> TASK LIST:
1. In the War Paint reflection below, list every benefit of the job that the writer introduces with the word "yes."
2. Continue the War Paint reflection below from its last sentence.

Segment Start: PROVIDED TEXT

SO…what was my big takeaway from the War Paint experience? That it was the hardest single theatrical job I’ve ever had. Yes, I made a lot of money, and yes, I have a nice fresh Broadway credit on my resume, and yes, I got to take the final bow in a major Broadway musical nine times – but I feel like I aged five years in those nine months. It was a LOT of pressure, made worse by the fact that I always felt like I was operating blind – that there was stuff going on behind the scenes that influenced actions and decisions affecting me, but I was kept in the dark about them. The constant nitpicking and notes, notes, notes about the most picayune stuff got to me, too. I found it impossible to get out of my own head during performances because any time I was a bit out of position or fluffed a line (said “the” instead of “a,” for example), I’d think oh God, I’m going to get a note about that. And I would.

Segment End: PROVIDED TEXT
Segment Start: DATASET

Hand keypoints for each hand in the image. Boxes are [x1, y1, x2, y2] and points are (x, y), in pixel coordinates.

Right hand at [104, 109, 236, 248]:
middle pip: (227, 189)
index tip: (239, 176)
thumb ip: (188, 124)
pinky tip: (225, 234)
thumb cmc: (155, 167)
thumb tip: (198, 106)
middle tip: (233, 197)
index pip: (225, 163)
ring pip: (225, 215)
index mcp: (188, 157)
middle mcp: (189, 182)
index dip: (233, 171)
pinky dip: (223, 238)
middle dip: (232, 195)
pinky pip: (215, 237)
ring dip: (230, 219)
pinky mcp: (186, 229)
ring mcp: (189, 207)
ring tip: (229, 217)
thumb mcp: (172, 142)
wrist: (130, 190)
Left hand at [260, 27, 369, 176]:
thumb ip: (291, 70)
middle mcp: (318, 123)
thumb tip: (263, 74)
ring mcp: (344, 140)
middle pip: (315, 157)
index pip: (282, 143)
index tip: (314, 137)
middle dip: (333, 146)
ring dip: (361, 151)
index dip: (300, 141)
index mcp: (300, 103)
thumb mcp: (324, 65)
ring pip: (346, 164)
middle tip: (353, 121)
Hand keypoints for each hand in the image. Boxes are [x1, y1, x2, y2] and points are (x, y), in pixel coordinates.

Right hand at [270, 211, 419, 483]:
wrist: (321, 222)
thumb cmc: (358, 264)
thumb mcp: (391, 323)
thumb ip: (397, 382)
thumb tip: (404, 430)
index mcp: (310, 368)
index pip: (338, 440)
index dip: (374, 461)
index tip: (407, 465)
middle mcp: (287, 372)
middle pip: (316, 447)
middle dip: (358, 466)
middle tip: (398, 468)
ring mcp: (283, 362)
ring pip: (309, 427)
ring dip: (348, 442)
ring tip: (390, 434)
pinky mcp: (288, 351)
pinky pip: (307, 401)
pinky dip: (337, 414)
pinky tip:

Segment End: DATASET

> ANSWERS PER TASK:
1.
- Made a lot of money
- Has a nice fresh Broadway credit on the resume
- Got to take the final bow in a major Broadway musical nine times

2.
And I got so tired of being at the bottom of the company heap. The understudies so often got little respect, and so often were an afterthought when it came to company events. (“Oh, and you guys are welcome, too” was the backhanded way we were invited to these things.) I think my lowest moment during the run was when I made a remark about my sciatica flaring up from so much sitting, and having one of the dressers tell me that I could do her job and she’d do mine and “just sit in a chair.” She was young and new at the job, and I know it was supposed to be a joke, but it still stung like hell.
So…would I do it again? In a word: no. Oh, I might understudy again, if it was a major star in a rewarding role, but I’d be damned sure I negotiated standby status, so I’d not only cover just one person, but also be guaranteed that I’d be the first choice to go on in that role. But I would never, EVER swing again. I wasn’t good at it; in fact, I think the people who ARE good at it are actors with a strong dance background – people who are good at picking up movement simply by watching, who can navigate from point A to B to C onstage without the benefit of motivation, who find satisfaction in that kind of work. I am simply not wired that way. Those actors who are can have all those roles…along with my endless admiration.